Cameroun : 4 personnes trouvent la mort dans un chantier à Douala

La foule scandalisée par le drame à Bonapriso (Douala) | © CAMERPOST / Linda Mbiapa
La foule scandalisée par le drame à Bonapriso (Douala) | © CAMERPOST / Linda Mbiapa

A la suite de l’effondrement d’un immeuble survenu dans la matinée du mardi 21 mars 2017 au lieu-dit « Hôtel le sportif » à Bonapriso, Georges Tallè, Honoré Djama, Mathieu et un autre citoyen sont décédés. Le drame a eu lieu alors que ces individus (dont trois Camerounais et un Centrafricain) s’activaient à faire le mur de soutènement de l’immeuble de sept niveaux, en question.

Tous des ouvriers, ils y ont laissé leurs vies. Un fait qui continue d’ébranler les populations de cette partie de la ville de Douala. « Nous sommes choqués par ce qui s’est passé. Comment continuer à travailler alors que d’après certains spécialistes qui ont accouru sur les lieux, l’effondrement était prévisible à cause de l’eau qui avait commencé à entrer dans l’édifice en construction », confient à CAMERPOST des riverains voisins à l’édifice où sont morts ces compatriotes.

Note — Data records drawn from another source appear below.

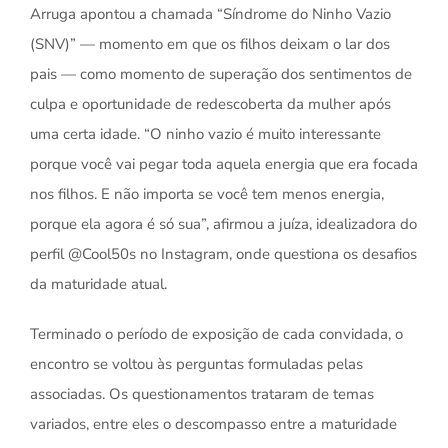
Arruga apontou a chamada “Síndrome do Ninho Vazio
(SNV)” — momento em que os filhos deixam o lar dos
pais — como momento de superação dos sentimentos de
culpa e oportunidade de redescoberta da mulher após
uma certa idade. “O ninho vazio é muito interessante
porque você vai pegar toda aquela energia que era focada
nos filhos. E não importa se você tem menos energia,
porque ela agora é só sua”, afirmou a juíza, idealizadora do
perfil @Cool50s no Instagram, onde questiona os desafios
da maturidade atual.
Terminado o período de exposição de cada convidada, o
encontro se voltou às perguntas formuladas pelas
associadas. Os questionamentos trataram de temas
variados, entre eles o descompasso entre a maturidade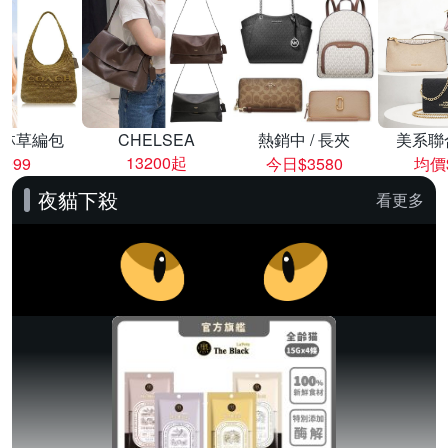
林草編包
CHELSEA
熱銷中 / 長夾
美系聯
13200起
8999
今日$3580
均價$
夜貓下殺
看更多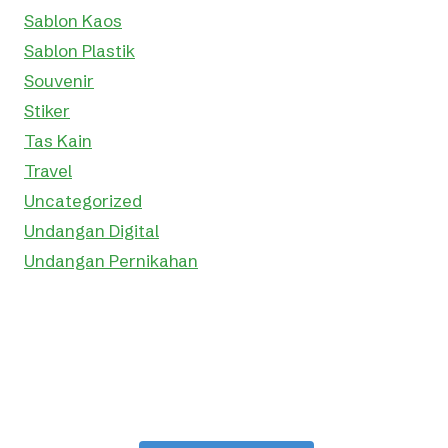
Sablon Kaos
Sablon Plastik
Souvenir
Stiker
Tas Kain
Travel
Uncategorized
Undangan Digital
Undangan Pernikahan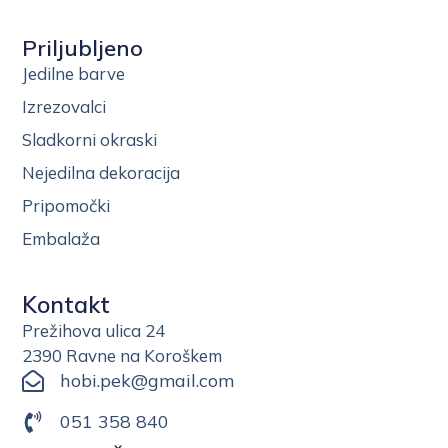
Priljubljeno
Jedilne barve
Izrezovalci
Sladkorni okraski
Nejedilna dekoracija
Pripomočki
Embalaža
Kontakt
Prežihova ulica 24
2390 Ravne na Koroškem
hobi.pek@gmail.com
051 358 840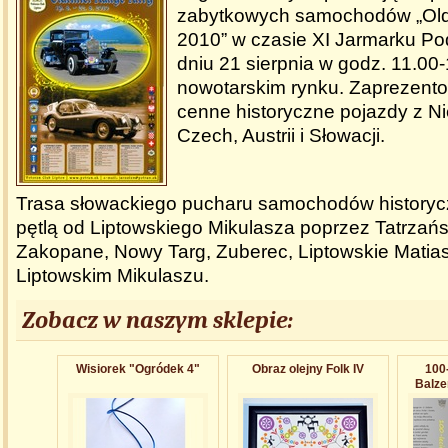
zabytkowych samochodów „Oldt
2010” w czasie XI Jarmarku Po
dniu 21 sierpnia w godz. 11.00
nowotarskim rynku. Zaprezent
cenne historyczne pojazdy z Ni
Czech, Austrii i Słowacji.
Trasa słowackiego pucharu samochodów historyc
pętlą od Liptowskiego Mikulasza poprzez Tatrzań
Zakopane, Nowy Targ, Zuberec, Liptowskie Mati
Liptowskim Mikulaszu.
Zobacz w naszym sklepie:
Wisiorek "Ogródek 4"
Obraz olejny Folk IV
100-
Balz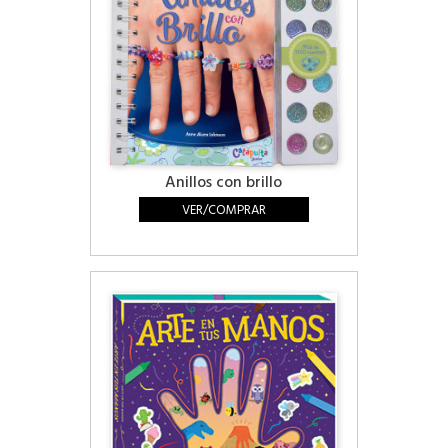
Anillos con brillo
VER/COMPRAR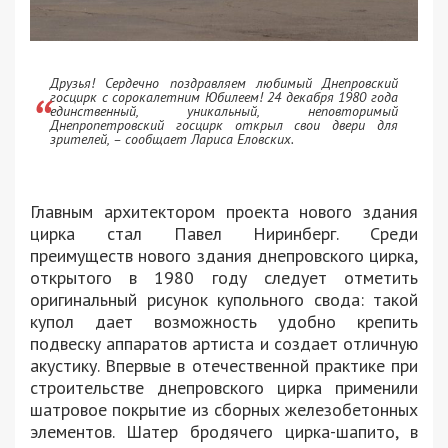
Друзья! Сердечно поздравляем любимый Днепровский
госцирк с сорокалетним Юбилеем! 24 декабря 1980 года
единственный, уникальный, неповторимый
Днепропетровский госцирк открыл свои двери для
зрителей, – сообщает Лариса Еловских.
Главным архитектором проекта нового здания
цирка стал Павел Ниринберг. Среди
преимуществ нового здания днепровского цирка,
открытого в 1980 году следует отметить
оригинальный рисунок купольного свода: такой
купол дает возможность удобно крепить
подвеску аппаратов артиста и создает отличную
акустику. Впервые в отечественной практике при
строительстве днепровского цирка применили
шатровое покрытие из сборных железобетонных
элементов. Шатер бродячего цирка-шапито, в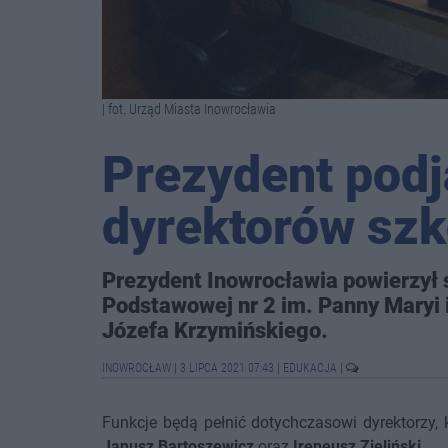
| fot. Urząd Miasta Inowrocławia
Prezydent podj
dyrektorów szk
Prezydent Inowrocławia powierzył
Podstawowej nr 2 im. Panny Maryi 
Józefa Krzymińskiego.
INOWROCŁAW
|
3 LIPCA 2021 07:43
|
EDUKACJA
|
Funkcje będą pełnić dotychczasowi dyrektorzy, k
Janusz Bartoszewicz
oraz
Ireneusz Zieliński
.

A en croire ces derniers, le mal n’est pas écarté puisque « la maison à proximité du mur qui s’est effondré risque de subir le même sort. Nous appelons au secours les autorités administratives car si rien n’est fait, le prochain effondrement sera pire que le précédent », avertissent les populations.

Rappelons que cet effondrement n’est pas le premier du genre dans la métropole économique. On se souvient que plusieurs personnes avaient également trouvé la mort le 19 juin 2016 à Ndogbat toujours à cause de l’effondrement d’un immeuble. Alain Bassong Tchekam, technicien de surface, Chancelin Edoung Tanka, alias Raïs, vendeur et dépanneur d’appareils électroniques, Guy-Merlin Nkuinou, Nkapnang, né en 1953 à Batoufam et Séraphin Brice, avaient péri dans cet effondrement à Douala. Des citoyens qui avaient des familles, une vie de gens ordinaires, un espoir de rebondir, des amours.

Des cas sont légions. Et s’agissant de Douala, des autorités administratives avaient affirmé il y a un an qu’il existe 500 immeubles à risque dans la ville. Comme pour dire que le danger plane et il urge de trouver des solutions.